#### EXERCISE MATERIALS ####
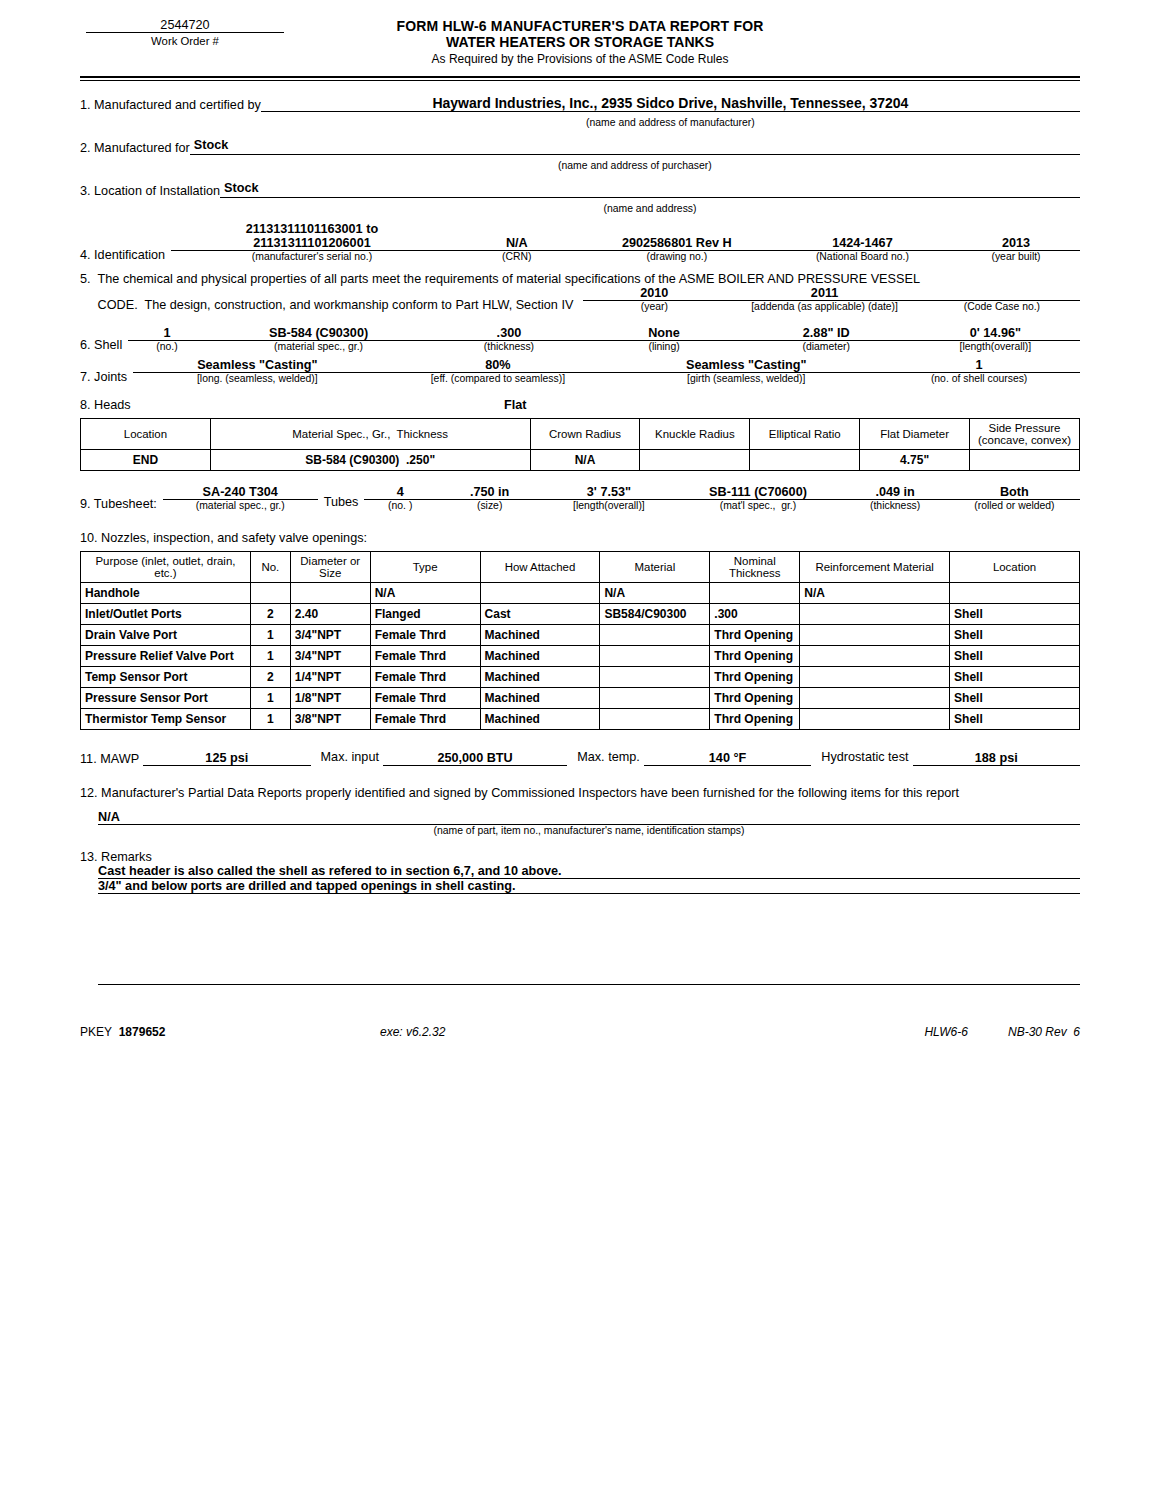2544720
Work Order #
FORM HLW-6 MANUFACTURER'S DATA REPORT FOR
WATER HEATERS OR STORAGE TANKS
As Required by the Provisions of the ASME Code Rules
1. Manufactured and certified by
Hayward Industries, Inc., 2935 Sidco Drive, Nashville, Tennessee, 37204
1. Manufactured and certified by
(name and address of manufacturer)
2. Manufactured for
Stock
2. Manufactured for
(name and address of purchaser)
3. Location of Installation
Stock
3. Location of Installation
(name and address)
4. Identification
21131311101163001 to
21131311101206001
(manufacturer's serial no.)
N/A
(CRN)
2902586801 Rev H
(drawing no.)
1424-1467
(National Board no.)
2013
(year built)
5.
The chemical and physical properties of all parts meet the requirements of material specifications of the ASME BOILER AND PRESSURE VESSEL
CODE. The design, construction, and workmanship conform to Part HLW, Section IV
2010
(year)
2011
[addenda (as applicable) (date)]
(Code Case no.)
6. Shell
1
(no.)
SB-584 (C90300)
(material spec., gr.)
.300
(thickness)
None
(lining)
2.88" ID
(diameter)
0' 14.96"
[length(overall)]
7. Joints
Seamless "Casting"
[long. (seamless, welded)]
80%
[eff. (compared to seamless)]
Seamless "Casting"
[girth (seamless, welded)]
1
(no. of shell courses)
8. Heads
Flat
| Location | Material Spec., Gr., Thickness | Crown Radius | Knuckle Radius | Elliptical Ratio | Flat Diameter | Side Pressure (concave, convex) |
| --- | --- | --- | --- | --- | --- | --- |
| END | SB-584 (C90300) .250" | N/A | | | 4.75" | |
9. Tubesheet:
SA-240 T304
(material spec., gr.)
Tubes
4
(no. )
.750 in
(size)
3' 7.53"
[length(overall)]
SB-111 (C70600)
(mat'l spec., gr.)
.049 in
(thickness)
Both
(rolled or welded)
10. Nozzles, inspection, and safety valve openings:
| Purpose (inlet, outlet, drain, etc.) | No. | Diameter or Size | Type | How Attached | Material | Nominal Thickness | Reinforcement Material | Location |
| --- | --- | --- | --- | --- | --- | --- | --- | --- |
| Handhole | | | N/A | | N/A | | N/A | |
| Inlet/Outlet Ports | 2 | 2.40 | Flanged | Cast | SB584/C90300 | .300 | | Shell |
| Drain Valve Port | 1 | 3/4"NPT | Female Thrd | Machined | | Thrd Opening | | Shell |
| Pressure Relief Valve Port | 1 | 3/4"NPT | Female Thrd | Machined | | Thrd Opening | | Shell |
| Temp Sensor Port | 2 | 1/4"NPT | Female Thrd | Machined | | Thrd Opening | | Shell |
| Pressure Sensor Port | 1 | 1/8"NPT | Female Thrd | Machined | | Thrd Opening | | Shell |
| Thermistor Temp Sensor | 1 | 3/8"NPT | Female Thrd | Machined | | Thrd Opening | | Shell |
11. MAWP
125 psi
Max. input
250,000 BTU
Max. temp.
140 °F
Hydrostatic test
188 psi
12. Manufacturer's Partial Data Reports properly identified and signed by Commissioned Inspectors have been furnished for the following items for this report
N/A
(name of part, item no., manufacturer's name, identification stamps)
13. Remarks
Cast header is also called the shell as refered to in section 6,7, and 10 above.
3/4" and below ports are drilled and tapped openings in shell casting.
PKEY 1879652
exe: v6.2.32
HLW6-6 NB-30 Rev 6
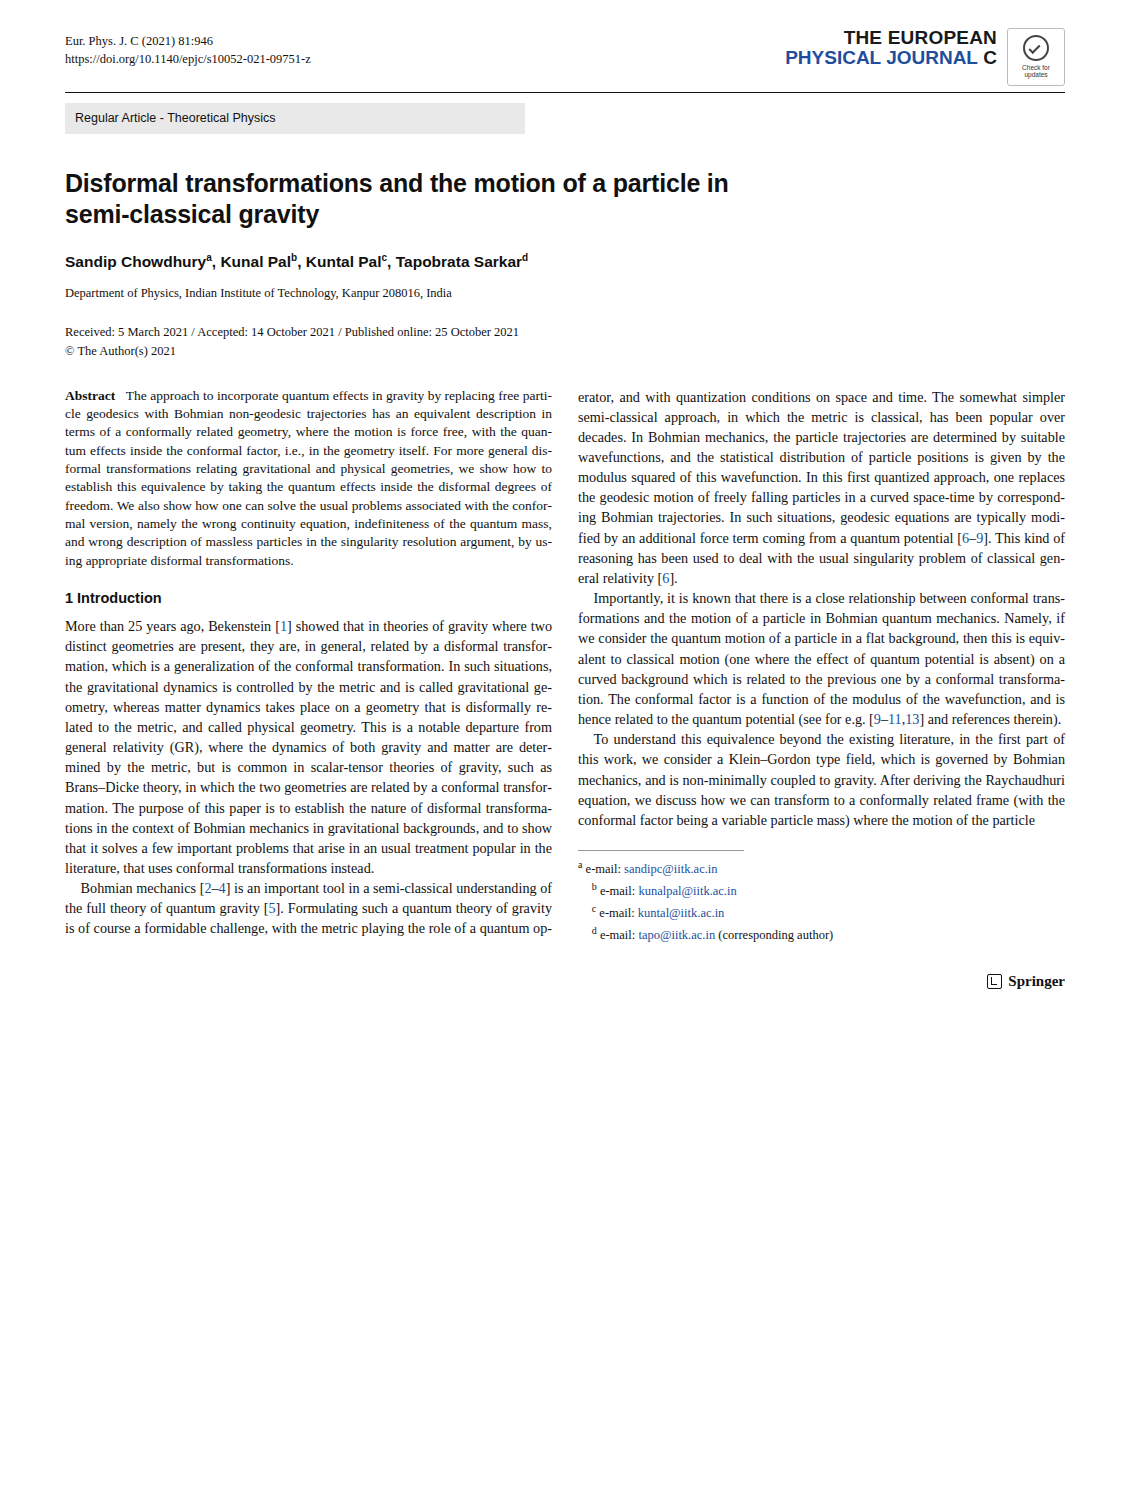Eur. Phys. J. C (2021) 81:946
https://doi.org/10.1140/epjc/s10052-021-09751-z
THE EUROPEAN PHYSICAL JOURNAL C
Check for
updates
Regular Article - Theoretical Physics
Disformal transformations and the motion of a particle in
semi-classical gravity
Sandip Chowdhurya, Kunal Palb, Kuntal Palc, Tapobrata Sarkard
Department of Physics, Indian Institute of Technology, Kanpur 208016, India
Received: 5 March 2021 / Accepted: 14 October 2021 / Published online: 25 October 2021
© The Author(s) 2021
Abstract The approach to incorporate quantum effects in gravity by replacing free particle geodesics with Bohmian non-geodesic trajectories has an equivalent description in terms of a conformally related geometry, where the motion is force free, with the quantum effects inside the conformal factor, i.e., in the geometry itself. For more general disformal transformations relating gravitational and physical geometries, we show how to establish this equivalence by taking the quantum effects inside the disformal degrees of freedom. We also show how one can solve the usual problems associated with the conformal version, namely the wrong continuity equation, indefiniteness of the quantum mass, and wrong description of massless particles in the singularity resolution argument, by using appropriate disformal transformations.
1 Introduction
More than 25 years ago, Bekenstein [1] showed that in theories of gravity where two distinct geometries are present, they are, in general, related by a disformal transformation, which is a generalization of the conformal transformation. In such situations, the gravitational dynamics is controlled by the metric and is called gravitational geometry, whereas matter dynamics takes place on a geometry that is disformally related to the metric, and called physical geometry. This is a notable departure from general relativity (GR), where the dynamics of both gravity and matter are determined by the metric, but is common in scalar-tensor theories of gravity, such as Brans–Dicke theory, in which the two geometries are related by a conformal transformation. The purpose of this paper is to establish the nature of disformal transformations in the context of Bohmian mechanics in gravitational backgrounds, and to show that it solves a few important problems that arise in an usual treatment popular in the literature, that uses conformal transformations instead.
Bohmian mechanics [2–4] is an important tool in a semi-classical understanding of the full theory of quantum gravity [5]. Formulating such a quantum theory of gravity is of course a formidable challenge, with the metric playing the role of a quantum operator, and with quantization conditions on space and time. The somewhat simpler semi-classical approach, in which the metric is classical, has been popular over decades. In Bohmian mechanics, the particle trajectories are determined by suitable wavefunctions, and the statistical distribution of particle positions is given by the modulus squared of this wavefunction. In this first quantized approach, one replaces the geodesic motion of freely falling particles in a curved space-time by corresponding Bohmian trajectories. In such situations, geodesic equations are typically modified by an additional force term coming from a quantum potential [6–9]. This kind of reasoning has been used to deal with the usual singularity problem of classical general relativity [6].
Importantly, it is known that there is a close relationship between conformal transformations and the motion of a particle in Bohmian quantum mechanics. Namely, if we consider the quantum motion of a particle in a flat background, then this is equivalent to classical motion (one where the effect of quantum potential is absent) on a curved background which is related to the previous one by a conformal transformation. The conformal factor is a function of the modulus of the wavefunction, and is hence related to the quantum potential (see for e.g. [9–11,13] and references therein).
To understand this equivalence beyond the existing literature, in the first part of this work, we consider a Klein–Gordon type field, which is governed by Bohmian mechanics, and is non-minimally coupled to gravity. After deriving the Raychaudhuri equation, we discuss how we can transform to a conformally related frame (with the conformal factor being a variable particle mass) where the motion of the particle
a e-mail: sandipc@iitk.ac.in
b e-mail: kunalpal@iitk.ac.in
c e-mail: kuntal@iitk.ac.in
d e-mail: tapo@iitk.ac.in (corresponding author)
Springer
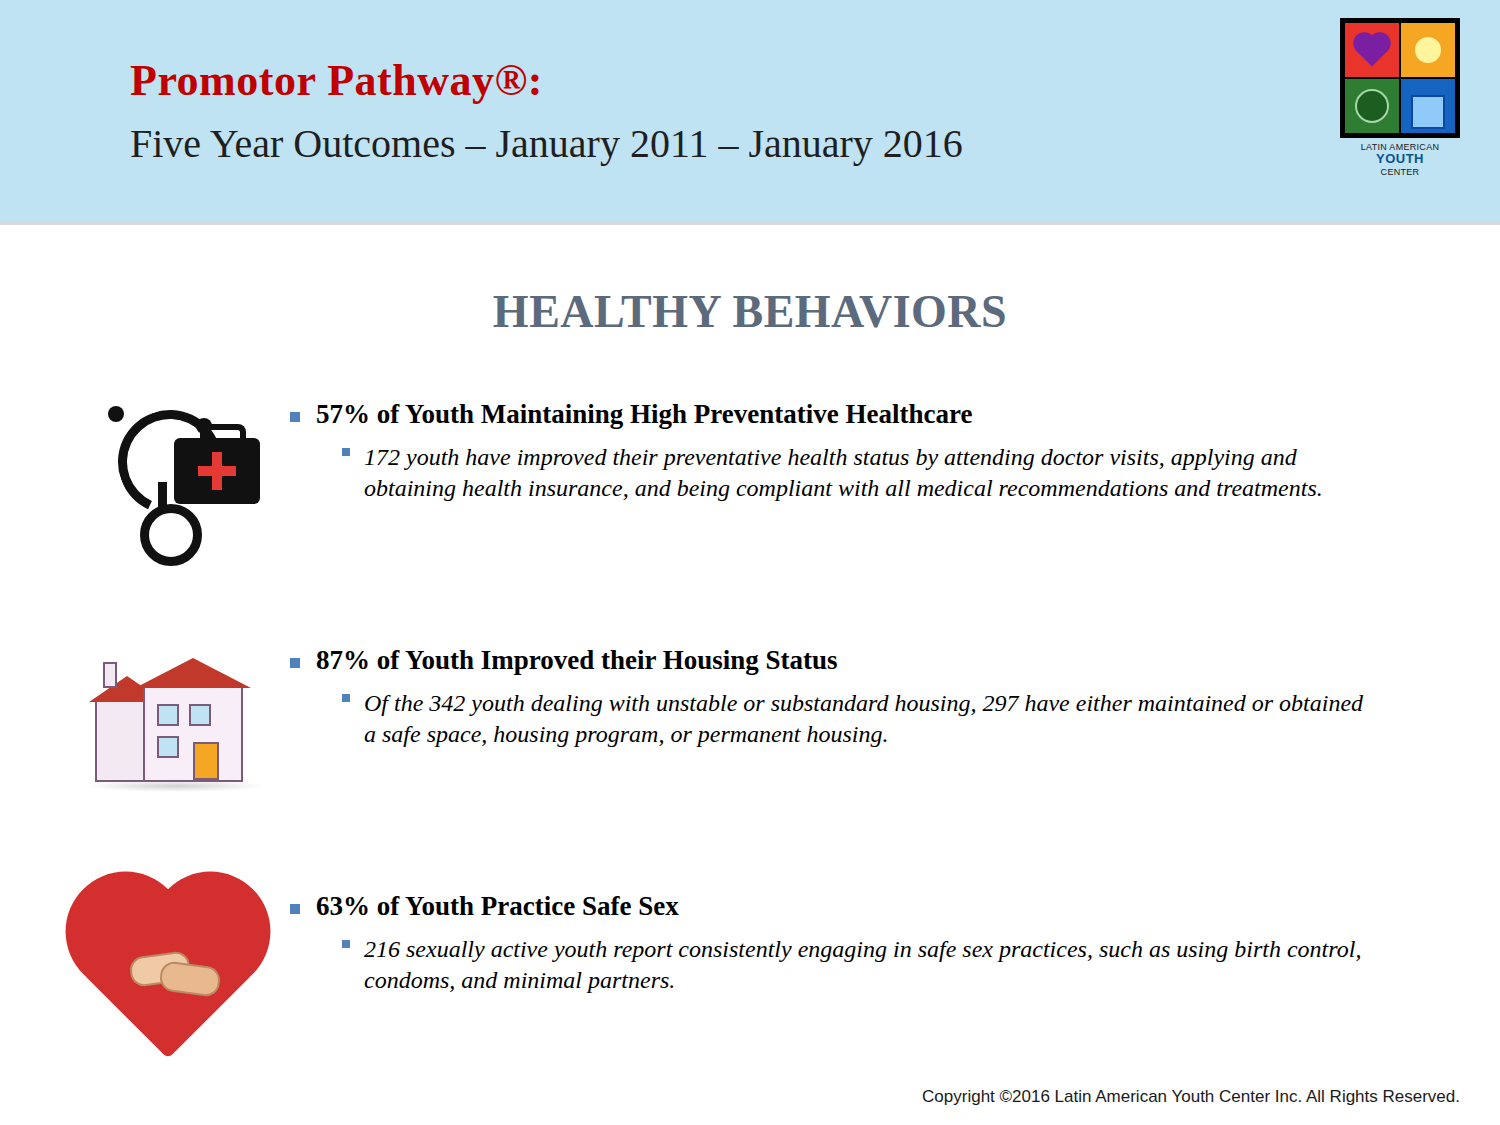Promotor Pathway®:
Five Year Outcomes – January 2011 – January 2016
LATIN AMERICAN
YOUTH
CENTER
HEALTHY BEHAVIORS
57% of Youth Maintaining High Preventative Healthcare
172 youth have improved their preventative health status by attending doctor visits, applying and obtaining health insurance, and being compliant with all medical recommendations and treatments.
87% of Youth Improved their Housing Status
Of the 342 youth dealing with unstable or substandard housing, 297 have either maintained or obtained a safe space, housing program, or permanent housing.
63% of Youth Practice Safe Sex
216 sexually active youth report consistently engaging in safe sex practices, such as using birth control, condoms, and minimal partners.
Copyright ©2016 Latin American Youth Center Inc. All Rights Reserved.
####
▶ **WORK INSTRUCTIONS**: In your copy of the listing above, reproduce each line exactly and omit all pictures.

▶ **REPLY**:
2544720
Work Order #
FORM HLW-6 MANUFACTURER'S DATA REPORT FOR
WATER HEATERS OR STORAGE TANKS
As Required by the Provisions of the ASME Code Rules
1. Manufactured and certified by
Hayward Industries, Inc., 2935 Sidco Drive, Nashville, Tennessee, 37204
1. Manufactured and certified by
(name and address of manufacturer)
2. Manufactured for
Stock
2. Manufactured for
(name and address of purchaser)
3. Location of Installation
Stock
3. Location of Installation
(name and address)
4. Identification
21131311101163001 to
21131311101206001
(manufacturer's serial no.)
N/A
(CRN)
2902586801 Rev H
(drawing no.)
1424-1467
(National Board no.)
2013
(year built)
5.
The chemical and physical properties of all parts meet the requirements of material specifications of the ASME BOILER AND PRESSURE VESSEL
CODE. The design, construction, and workmanship conform to Part HLW, Section IV
2010
(year)
2011
[addenda (as applicable) (date)]
(Code Case no.)
6. Shell
1
(no.)
SB-584 (C90300)
(material spec., gr.)
.300
(thickness)
None
(lining)
2.88" ID
(diameter)
0' 14.96"
[length(overall)]
7. Joints
Seamless "Casting"
[long. (seamless, welded)]
80%
[eff. (compared to seamless)]
Seamless "Casting"
[girth (seamless, welded)]
1
(no. of shell courses)
8. Heads
Flat
| Location | Material Spec., Gr., Thickness | Crown Radius | Knuckle Radius | Elliptical Ratio | Flat Diameter | Side Pressure (concave, convex) |
| --- | --- | --- | --- | --- | --- | --- |
| END | SB-584 (C90300) .250" | N/A | | | 4.75" | |
9. Tubesheet:
SA-240 T304
(material spec., gr.)
Tubes
4
(no. )
.750 in
(size)
3' 7.53"
[length(overall)]
SB-111 (C70600)
(mat'l spec., gr.)
.049 in
(thickness)
Both
(rolled or welded)
10. Nozzles, inspection, and safety valve openings:
| Purpose (inlet, outlet, drain, etc.) | No. | Diameter or Size | Type | How Attached | Material | Nominal Thickness | Reinforcement Material | Location |
| --- | --- | --- | --- | --- | --- | --- | --- | --- |
| Handhole | | | N/A | | N/A | | N/A | |
| Inlet/Outlet Ports | 2 | 2.40 | Flanged | Cast | SB584/C90300 | .300 | | Shell |
| Drain Valve Port | 1 | 3/4"NPT | Female Thrd | Machined | | Thrd Opening | | Shell |
| Pressure Relief Valve Port | 1 | 3/4"NPT | Female Thrd | Machined | | Thrd Opening | | Shell |
| Temp Sensor Port | 2 | 1/4"NPT | Female Thrd | Machined | | Thrd Opening | | Shell |
| Pressure Sensor Port | 1 | 1/8"NPT | Female Thrd | Machined | | Thrd Opening | | Shell |
| Thermistor Temp Sensor | 1 | 3/8"NPT | Female Thrd | Machined | | Thrd Opening | | Shell |
11. MAWP
125 psi
Max. input
250,000 BTU
Max. temp.
140 °F
Hydrostatic test
188 psi
12. Manufacturer's Partial Data Reports properly identified and signed by Commissioned Inspectors have been furnished for the following items for this report
N/A
(name of part, item no., manufacturer's name, identification stamps)
13. Remarks
Cast header is also called the shell as refered to in section 6,7, and 10 above.
3/4" and below ports are drilled and tapped openings in shell casting.
PKEY 1879652
exe: v6.2.32
HLW6-6 NB-30 Rev 6
Eur. Phys. J. C (2021) 81:946
https://doi.org/10.1140/epjc/s10052-021-09751-z
THE EUROPEAN PHYSICAL JOURNAL C
Check for
updates
Regular Article - Theoretical Physics
Disformal transformations and the motion of a particle in
semi-classical gravity
Sandip Chowdhurya, Kunal Palb, Kuntal Palc, Tapobrata Sarkard
Department of Physics, Indian Institute of Technology, Kanpur 208016, India
Received: 5 March 2021 / Accepted: 14 October 2021 / Published online: 25 October 2021
© The Author(s) 2021
Abstract The approach to incorporate quantum effects in gravity by replacing free particle geodesics with Bohmian non-geodesic trajectories has an equivalent description in terms of a conformally related geometry, where the motion is force free, with the quantum effects inside the conformal factor, i.e., in the geometry itself. For more general disformal transformations relating gravitational and physical geometries, we show how to establish this equivalence by taking the quantum effects inside the disformal degrees of freedom. We also show how one can solve the usual problems associated with the conformal version, namely the wrong continuity equation, indefiniteness of the quantum mass, and wrong description of massless particles in the singularity resolution argument, by using appropriate disformal transformations.
1 Introduction
More than 25 years ago, Bekenstein [1] showed that in theories of gravity where two distinct geometries are present, they are, in general, related by a disformal transformation, which is a generalization of the conformal transformation. In such situations, the gravitational dynamics is controlled by the metric and is called gravitational geometry, whereas matter dynamics takes place on a geometry that is disformally related to the metric, and called physical geometry. This is a notable departure from general relativity (GR), where the dynamics of both gravity and matter are determined by the metric, but is common in scalar-tensor theories of gravity, such as Brans–Dicke theory, in which the two geometries are related by a conformal transformation. The purpose of this paper is to establish the nature of disformal transformations in the context of Bohmian mechanics in gravitational backgrounds, and to show that it solves a few important problems that arise in an usual treatment popular in the literature, that uses conformal transformations instead.
Bohmian mechanics [2–4] is an important tool in a semi-classical understanding of the full theory of quantum gravity [5]. Formulating such a quantum theory of gravity is of course a formidable challenge, with the metric playing the role of a quantum operator, and with quantization conditions on space and time. The somewhat simpler semi-classical approach, in which the metric is classical, has been popular over decades. In Bohmian mechanics, the particle trajectories are determined by suitable wavefunctions, and the statistical distribution of particle positions is given by the modulus squared of this wavefunction. In this first quantized approach, one replaces the geodesic motion of freely falling particles in a curved space-time by corresponding Bohmian trajectories. In such situations, geodesic equations are typically modified by an additional force term coming from a quantum potential [6–9]. This kind of reasoning has been used to deal with the usual singularity problem of classical general relativity [6].
Importantly, it is known that there is a close relationship between conformal transformations and the motion of a particle in Bohmian quantum mechanics. Namely, if we consider the quantum motion of a particle in a flat background, then this is equivalent to classical motion (one where the effect of quantum potential is absent) on a curved background which is related to the previous one by a conformal transformation. The conformal factor is a function of the modulus of the wavefunction, and is hence related to the quantum potential (see for e.g. [9–11,13] and references therein).
To understand this equivalence beyond the existing literature, in the first part of this work, we consider a Klein–Gordon type field, which is governed by Bohmian mechanics, and is non-minimally coupled to gravity. After deriving the Raychaudhuri equation, we discuss how we can transform to a conformally related frame (with the conformal factor being a variable particle mass) where the motion of the particle
a e-mail: sandipc@iitk.ac.in
b e-mail: kunalpal@iitk.ac.in
c e-mail: kuntal@iitk.ac.in
d e-mail: tapo@iitk.ac.in (corresponding author)
Springer
Promotor Pathway®:
Five Year Outcomes – January 2011 – January 2016
LATIN AMERICAN
YOUTH
CENTER
HEALTHY BEHAVIORS
57% of Youth Maintaining High Preventative Healthcare
172 youth have improved their preventative health status by attending doctor visits, applying and obtaining health insurance, and being compliant with all medical recommendations and treatments.
87% of Youth Improved their Housing Status
Of the 342 youth dealing with unstable or substandard housing, 297 have either maintained or obtained a safe space, housing program, or permanent housing.
63% of Youth Practice Safe Sex
216 sexually active youth report consistently engaging in safe sex practices, such as using birth control, condoms, and minimal partners.
Copyright ©2016 Latin American Youth Center Inc. All Rights Reserved.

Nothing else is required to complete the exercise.